Gold prices aimed cautiously lower over the past 24 hours, continuing to digest the aftermath of Wednesday’s Federal Reserve monetary policy announcement. There, Chair Jerome Powell inspired markets to add about a 25-basis point rate hike to the projected path for tightening by the middle of 2023. This helped push up Treasury yields and the US Dollar.
XAU/USD can be quite sensitive to situations when both bond yields and the Greenback move in the same direction, whether it is up or down. That is because the yellow metal bears no inherent yield for an investor who holds the asset. When the rate of return on cash rises, as it has been this year, that tends to bode poorly for gold.
With that in mind, all eyes now turn to Friday’s US non-farm payrolls report. The country is seen adding about 200k positions, down from 263k in September.
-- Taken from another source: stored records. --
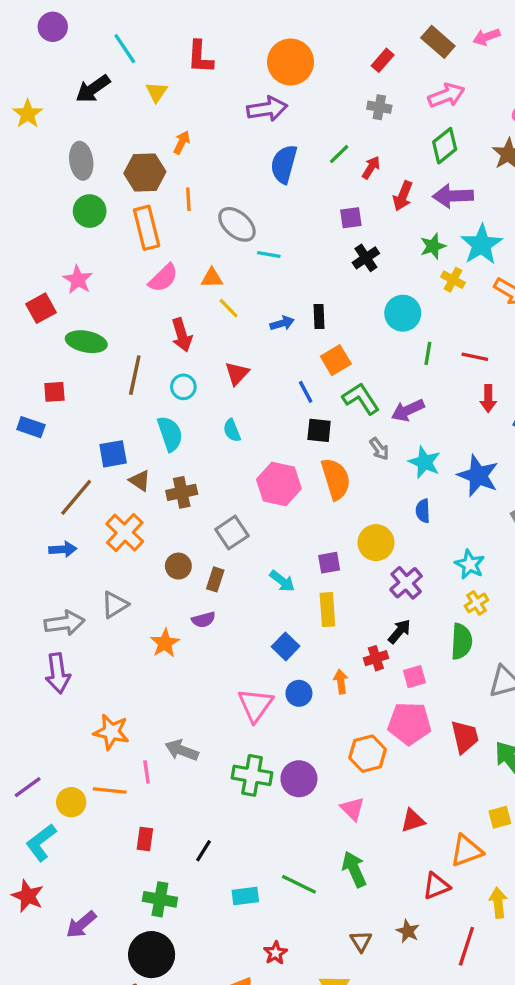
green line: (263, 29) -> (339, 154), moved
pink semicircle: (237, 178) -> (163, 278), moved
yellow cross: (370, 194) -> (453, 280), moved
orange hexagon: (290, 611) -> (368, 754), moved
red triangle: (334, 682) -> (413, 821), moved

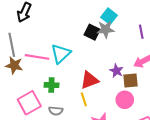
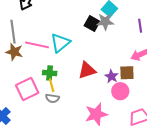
purple star: (116, 71) -> (112, 76), moved
yellow line: (84, 99) -> (52, 85), moved

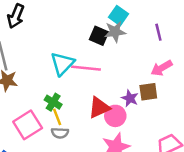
pink line: (37, 45) -> (86, 68), moved
red triangle: (87, 70) -> (99, 108), moved
green cross: (50, 73) -> (53, 102), turned 32
pink circle: (120, 91) -> (115, 116), moved

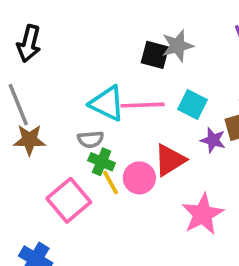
cyan square: (119, 16) -> (192, 105), moved
cyan triangle: (62, 64) -> (107, 103), turned -40
pink circle: (115, 116) -> (139, 178), moved
gray semicircle: (60, 133) -> (91, 139), moved

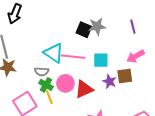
cyan square: (192, 105) -> (101, 60), turned -35
pink circle: (139, 178) -> (65, 83), moved

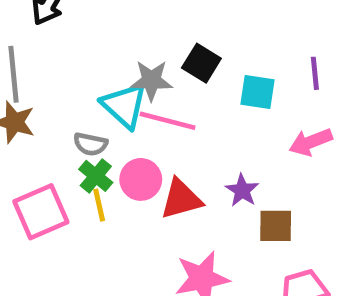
gray star: (97, 26) -> (151, 80), moved
cyan square: (101, 60) -> (257, 92), moved
brown square: (125, 76) -> (276, 226), moved

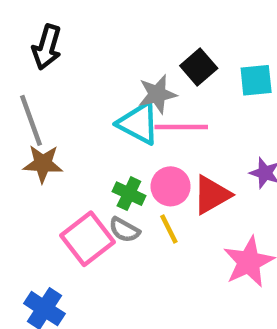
black square: (201, 63) -> (199, 67), turned 32
gray semicircle: (90, 144) -> (124, 230), moved, turned 32
yellow line: (99, 205) -> (169, 229), moved

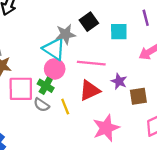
pink line: (181, 127) -> (91, 63), moved
pink circle: (171, 186) -> (55, 69), moved
pink square: (87, 239) -> (21, 89), moved, turned 32

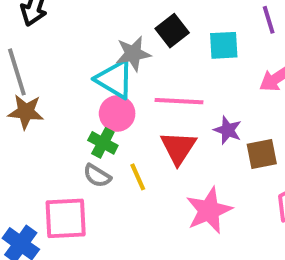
pink square: (21, 89) -> (66, 218), moved
red triangle: (90, 90) -> (178, 148), turned -30

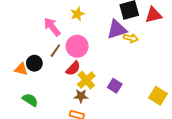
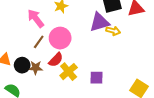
black circle: (34, 63) -> (22, 65), moved
purple square: (115, 86) -> (96, 78), turned -32
brown star: (81, 96) -> (36, 68), moved

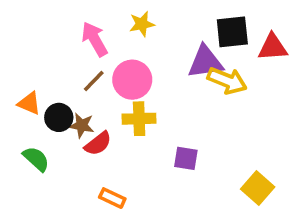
yellow arrow: (113, 31) -> (227, 81), size x1.5
red semicircle: (56, 60) -> (98, 144), moved
yellow cross: (69, 72) -> (139, 119), moved, turned 30

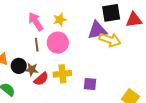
yellow star: (142, 24) -> (60, 20), moved
brown line: (94, 81) -> (37, 45), turned -48
yellow cross: (139, 119) -> (62, 74), moved

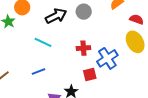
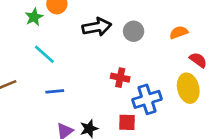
cyan line: (43, 42) -> (44, 54), moved
red square: (90, 74) -> (127, 122), moved

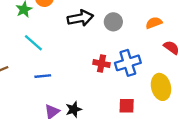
yellow ellipse: (188, 88) -> (161, 87), moved
blue cross: (147, 99) -> (128, 63), moved
red square: (127, 122) -> (127, 106), moved

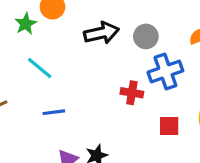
blue cross: (128, 63) -> (165, 71), moved
red square: (127, 106) -> (169, 126), moved

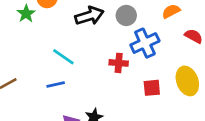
cyan line: (40, 68) -> (63, 57), moved

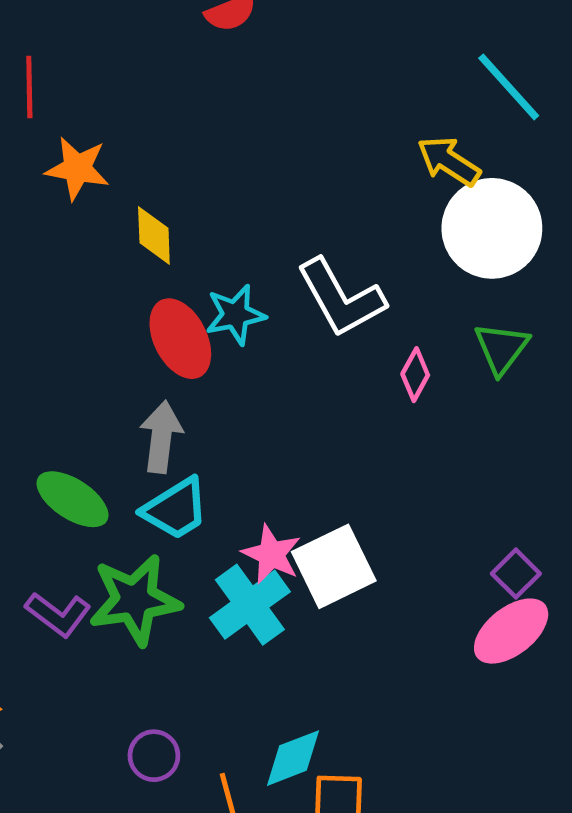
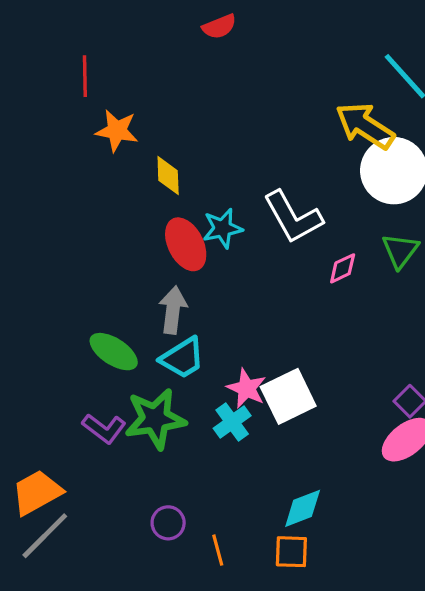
yellow arrow: (449, 161) -> (365, 126), size x1.4
pink diamond: (415, 375) -> (343, 268), turned 36
cyan cross: (250, 605) -> (232, 422), size x0.7
cyan diamond: (293, 758) -> (303, 508), moved

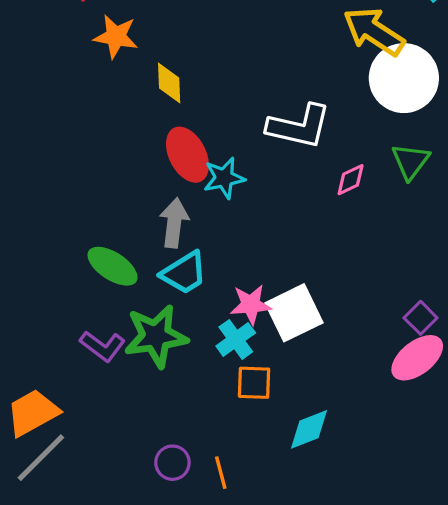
white L-shape: (293, 217) -> (299, 126), turned -48
cyan star: (223, 228) -> (224, 178), moved
pink star: (247, 388) -> (251, 304), turned -30
purple circle: (168, 523) -> (172, 463), moved
orange square: (291, 552) -> (254, 383), moved

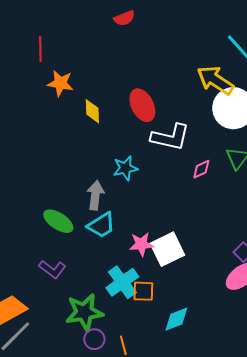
red ellipse: (187, 155) -> (142, 105), moved
green star: (156, 336) -> (84, 312), moved
cyan cross: (236, 339) -> (122, 282), moved, size x1.4

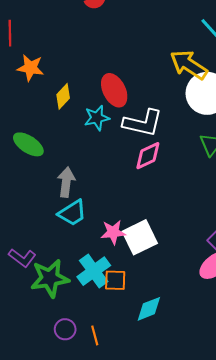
yellow diamond: (92, 111) -> (63, 96), turned 45
cyan star: (125, 168) -> (97, 118), moved
pink diamond: (201, 169) -> (148, 156), moved, size x1.4
green ellipse: (58, 221) -> (28, 144), moved
green star: (84, 312) -> (50, 278), moved

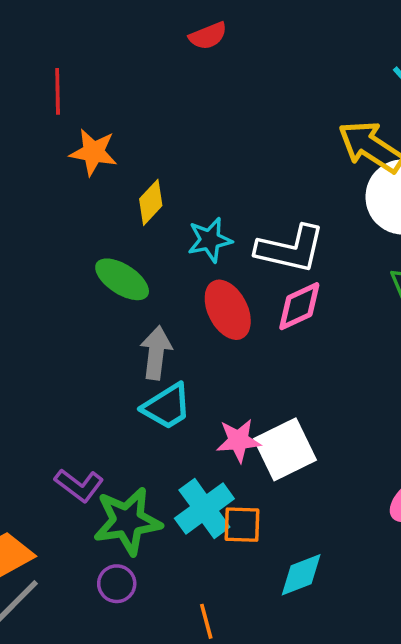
red ellipse: (114, 90) -> (228, 310), moved
green ellipse: (28, 144) -> (122, 279), moved
purple circle: (65, 329) -> (117, 584), moved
The unemployment rate is seen ticking higher to 3.6% from 3.5%. Meanwhile, average hourly earnings are set to weaken slightly to 4.7% y/y from 5.0% prior.
The Citi Economic Surprise Index tracking the US remains in an uptrend since the summer. This means that overall, economists have been underestimating the health and vigor of the economy. That may open the door to a rosier outcome for NFPs. If such is the case, bond yields and the US Dollar may rise, placing the yellow metal at risk.
Gold Technical Analysis
From a technical standpoint, gold is consolidating just above the September low at 1614. Prices are also contained under the long-term falling trendline from March. Breaking lower opens the door to perhaps testing the 123.6% Fibonacci extension at 1562. Otherwise, breaking above the trendline exposes the 100-day Simple Moving Average. The latter may hold as resistance.
XAU/USD Daily Chart
Gold Sentiment Analysis – Bearish
IG Client Sentiment (IGCS) shows that about 86% of retail traders are net-long gold. IGCS tends to behave as a contrarian indicator. Since most traders are biased to the upside, this hints that prices may continue falling. This is as upside exposure increased by 10.37% and 7.45% compared to yesterday and last week, respectively. With that in mind, the combination of current sentiment and recent changes offers a stronger bearish contrarian trading bias.